It's all good. Thanks so much. I really appreciate it.
Yes, it's nice to be back. Professor Clarke and I, as you mentioned, were here in November as part of the committee's study on ArriveCAN. I think it's safe to say that, when we started this research last spring, we didn't expect it to attract this level of attention.
Last year, Professor Clarke and I worked together on a research project on federal government contract spending. For today's discussion on this, there are two angles that stand out. The first, on a micro level, goes to transparency and data quality in government contract disclosures. The second, on a macro level, is what this means for public sector capacity and patterns of dependency on large consulting firms.
In terms of transparency and data quality, the main theme is that it's hard to understand, on a government-wide scale, where money is being spent and which vendors are the most prominent. Our research focused on the government's proactive disclosure of contracts dataset, which is all publicly available open data.
It's a very valuable dataset, but there are a few reasons why it's hard to interpret at a glance. The names of vendors aren't consistent, and there aren't any business numbers or other unique identifiers. Amendments to contracts aren't always associated consistently with their original contracts. For multi-year contracts, there isn't any data on how much money is spent per year. For many of the contract entries, there aren't descriptions that would allow us to clearly associate the contract with a specific project or initiative, or to easily differentiate different kinds of professional services work.
Our research team spent several months cleaning and analyzing this data, and we published our results and methodology online at govcanadacontracts.ca.
There are two things to note—and this is more for the researchers in the room. If you're looking at the numbers on the website, for government-wide totals, you can use the “All departments and agencies” tab near the top of the page. If you're comparing numbers from year to year, I'd recommend using inflation-adjusted totals. You can find those in the associated CSV files when you click the “View source data” link below each table.
Even after the data cleaning we did, it's hard to tell, from the publicly available data, what a given contract was for. That's especially true for management consulting firms, which provide a very wide range of services to government departments. In the data, a contract might simply be described as “management consulting”. That could be strategic advice work, IT implementation or subcontracting a different, more specialized vendor. It's hard to tell what work was involved, let alone how successfully the project turned out.
There's a lot that other countries have done to improve the quality of their public contract disclosures. The biggest would be adopting the open contracting data standard, which lets the public follow spending in detail, from initial RFPs all the way to the conclusion of the contract.
That's the micro level.
At the macro level, a lot of this is a reflection of public service capacity—or a perceived lack of it—and the ways management consulting firms fill that gap. Looking at the data year by year, what stood out, very early on, was how significantly spending on management consulting firms has increased over time. Management consulting firms feature prominently in both the professional services and information technology categories of our analysis.
Deloitte, PricewaterhouseCoopers and Accenture are the largest of these by total dollars spent. In the 2021-22 fiscal year, these companies received an estimated $172 million, $115 million and $94 million, respectively. That's much more per year than four or five years ago, which you can see from the data tables on the website.
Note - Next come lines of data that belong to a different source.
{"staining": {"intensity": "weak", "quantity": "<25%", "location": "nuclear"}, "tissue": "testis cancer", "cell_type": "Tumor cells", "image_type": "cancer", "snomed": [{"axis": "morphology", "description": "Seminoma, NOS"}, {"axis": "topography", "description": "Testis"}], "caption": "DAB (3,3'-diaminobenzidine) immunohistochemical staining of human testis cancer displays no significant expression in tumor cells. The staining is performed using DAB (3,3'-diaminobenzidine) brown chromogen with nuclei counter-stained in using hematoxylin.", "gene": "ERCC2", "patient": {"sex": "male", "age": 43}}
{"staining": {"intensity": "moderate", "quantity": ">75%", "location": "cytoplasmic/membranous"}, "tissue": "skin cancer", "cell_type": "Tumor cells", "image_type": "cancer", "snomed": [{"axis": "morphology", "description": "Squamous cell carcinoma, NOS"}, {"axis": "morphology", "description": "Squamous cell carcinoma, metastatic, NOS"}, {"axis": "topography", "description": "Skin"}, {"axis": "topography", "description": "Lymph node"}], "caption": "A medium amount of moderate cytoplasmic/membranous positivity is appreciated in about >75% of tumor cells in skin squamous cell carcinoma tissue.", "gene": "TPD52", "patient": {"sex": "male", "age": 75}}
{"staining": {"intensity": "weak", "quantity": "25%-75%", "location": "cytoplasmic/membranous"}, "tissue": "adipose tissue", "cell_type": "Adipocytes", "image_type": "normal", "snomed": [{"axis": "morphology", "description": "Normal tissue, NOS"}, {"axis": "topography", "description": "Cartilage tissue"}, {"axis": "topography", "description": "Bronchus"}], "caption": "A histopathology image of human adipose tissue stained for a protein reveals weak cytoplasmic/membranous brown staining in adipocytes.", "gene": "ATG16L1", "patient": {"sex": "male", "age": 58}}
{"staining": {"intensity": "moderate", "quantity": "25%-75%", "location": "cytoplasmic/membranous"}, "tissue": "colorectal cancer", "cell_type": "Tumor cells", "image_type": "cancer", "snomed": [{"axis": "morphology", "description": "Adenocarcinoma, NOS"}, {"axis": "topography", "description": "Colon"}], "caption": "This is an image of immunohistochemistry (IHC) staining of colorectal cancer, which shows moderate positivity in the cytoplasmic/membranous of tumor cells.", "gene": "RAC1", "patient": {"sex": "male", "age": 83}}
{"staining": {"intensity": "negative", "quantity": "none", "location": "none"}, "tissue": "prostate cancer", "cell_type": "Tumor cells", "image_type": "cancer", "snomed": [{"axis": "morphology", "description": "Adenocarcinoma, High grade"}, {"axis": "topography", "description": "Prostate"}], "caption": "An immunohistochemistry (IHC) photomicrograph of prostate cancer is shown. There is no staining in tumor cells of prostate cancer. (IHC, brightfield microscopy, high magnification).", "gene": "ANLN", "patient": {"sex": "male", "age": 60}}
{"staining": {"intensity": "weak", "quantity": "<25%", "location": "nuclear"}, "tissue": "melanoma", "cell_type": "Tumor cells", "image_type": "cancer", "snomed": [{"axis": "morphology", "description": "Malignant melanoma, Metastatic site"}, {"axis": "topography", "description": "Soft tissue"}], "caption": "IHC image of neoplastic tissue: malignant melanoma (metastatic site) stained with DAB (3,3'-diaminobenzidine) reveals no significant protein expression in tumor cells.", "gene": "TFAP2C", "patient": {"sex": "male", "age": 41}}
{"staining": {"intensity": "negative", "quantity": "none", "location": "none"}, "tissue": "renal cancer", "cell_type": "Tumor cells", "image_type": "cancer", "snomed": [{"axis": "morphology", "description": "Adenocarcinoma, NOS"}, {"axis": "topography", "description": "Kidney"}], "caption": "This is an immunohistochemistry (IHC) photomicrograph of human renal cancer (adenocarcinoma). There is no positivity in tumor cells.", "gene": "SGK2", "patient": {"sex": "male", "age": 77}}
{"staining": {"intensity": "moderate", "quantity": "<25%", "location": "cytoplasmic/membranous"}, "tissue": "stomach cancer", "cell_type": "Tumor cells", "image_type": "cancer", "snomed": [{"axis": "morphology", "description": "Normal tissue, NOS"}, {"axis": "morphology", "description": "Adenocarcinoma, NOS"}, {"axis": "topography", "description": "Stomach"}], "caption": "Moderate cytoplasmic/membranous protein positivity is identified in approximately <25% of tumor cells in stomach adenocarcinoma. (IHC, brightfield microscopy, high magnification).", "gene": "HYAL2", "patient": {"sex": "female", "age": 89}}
From the descriptions available, many contracts with these firms focused on IT or IT-adjacent work. That could be implementing a large IT or service delivery project, process automation, digital transformation advice, project oversight and so on.
The large growth in spending on these firms, in many cases, is the result of an increased recognition that departments have fallen behind in IT capacity compared with public and political expectations. Instead of being able to build capacity in-house, they have expanded the amount of work done externally by management consultants and large IT firms.
There are two tendencies you can observe from this.
The first is that management consulting firms will often be hired to prepare project management and procurement plans for major projects. Even if the same firms aren't bidding on the subsequent projects, you can reasonably assume that it gives them detailed insights into how departments assess and evaluate bids.
The second is that—especially for large IT projects—one management consulting firm might be hired to oversee the work of another management consulting firm or major IT firm, such as IBM or CGI. That can lead to a set of dynamics in which each firm isn't necessarily motivated to hold the other to account, given that their positions will likely be reversed on other, future projects.
Looking at the literature, we see a worldwide trend of management consulting firms dramatically expanding their IT implementation divisions, given how profitable this work is. Their existing relationships through audit and strategic advice work give them a competitive advantage in winning IT and digital services contracts.
This reliance on management consultants becomes a self-reinforcing cycle—there are a few reasons why that happens—and the capacity of the public service degrades over time, as a result. Other countries are having important conversations about state capacity or the effectiveness of their public institutions, often in response to similar situations.
In my experience, departments depending heavily on management consultants is a reflection of structural challenges within the public service, such as a lack of effective feedback loops, a rigid adherence to existing processes and a lack of in-house technical capacity and expertise.
I hope this can spark more discussions on public service reform and improving how we work. It's a conversation that's really worth having.
I'll leave it to Professor Clarke—once she arrives, hopefully—to discuss some of these trends in more detail.
Thank you for having me here. I'm happy to answer your questions.